> PROBLEM:
Answer these questions using the interview about Noor Islamic Bank:
1. In what year was the bank launched?
2. Which international markets is the bank currently targeting?
3. What is the value of the facility for Al Baraka Turk Bank?

> TEXT BLOCK:
•••
Q. What is Noor Islamic Bank’s growth strategy?

A. Our growth strategy is one of prudent growth, as we seek to extend the reach of our corporate advisory, capital market and structuring capabilities. This year will be our first full year of sustained profitability, in line with our five-year forecast when we launched in 2008. We are continuing to develop our retail offerings, with a strong focus on enhancing our customers’ online and mobile banking experience. At the same time, we continue to seek opportunities in international markets as cross-border investment opportunities emerge. Currently that is Turkey and south-east Asia.

In Turkey, we have closed Islamic mandates valued at nearly $3bn in the past three years, the latest of which is a $450m facility for Al Baraka Turk Bank, the largest Islamic finance deal in the history of Islamic banking in Turkey. In south-east Asia we believe the growing economies will provide significant opportunities to expand our cross-border business. We are keen to build relationships and co-operate with other banks on cross-border deals. We believe this route offers us greater growth opportunities than establishing a physical presence in markets outside the United Arab Emirates.

Q. Which area of Islamic finance do you see as holding the greatest growth potential for the Middle East region?
•••
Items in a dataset
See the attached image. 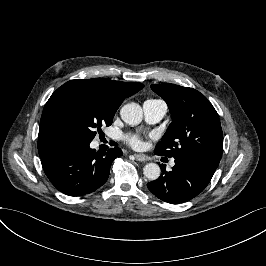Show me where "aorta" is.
Wrapping results in <instances>:
<instances>
[{
	"label": "aorta",
	"mask_w": 266,
	"mask_h": 266,
	"mask_svg": "<svg viewBox=\"0 0 266 266\" xmlns=\"http://www.w3.org/2000/svg\"><path fill=\"white\" fill-rule=\"evenodd\" d=\"M122 120L129 125H138L143 119V111L139 104L128 103L120 110ZM144 176L150 180H157L161 174V169L156 163H148L143 168Z\"/></svg>",
	"instance_id": "obj_1"
}]
</instances>
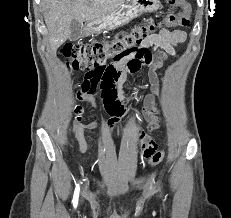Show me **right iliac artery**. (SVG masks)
<instances>
[{
    "mask_svg": "<svg viewBox=\"0 0 231 218\" xmlns=\"http://www.w3.org/2000/svg\"><path fill=\"white\" fill-rule=\"evenodd\" d=\"M78 196H79V184L76 186V189H75V192H74V198H73V205H74V207L77 206Z\"/></svg>",
    "mask_w": 231,
    "mask_h": 218,
    "instance_id": "right-iliac-artery-1",
    "label": "right iliac artery"
}]
</instances>
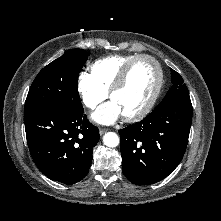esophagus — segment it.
I'll return each mask as SVG.
<instances>
[{
	"label": "esophagus",
	"instance_id": "esophagus-1",
	"mask_svg": "<svg viewBox=\"0 0 221 221\" xmlns=\"http://www.w3.org/2000/svg\"><path fill=\"white\" fill-rule=\"evenodd\" d=\"M108 131V129H106V128H100L99 129V134L100 135H103L104 133H106Z\"/></svg>",
	"mask_w": 221,
	"mask_h": 221
}]
</instances>
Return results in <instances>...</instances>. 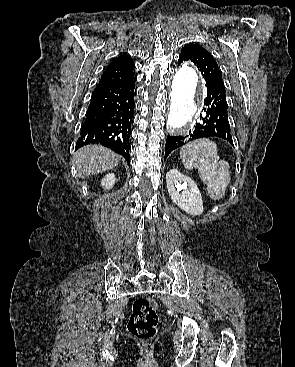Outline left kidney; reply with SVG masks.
•••
> RESPONSE:
1. 2008
2. Turkey and south-east Asia
3. $450m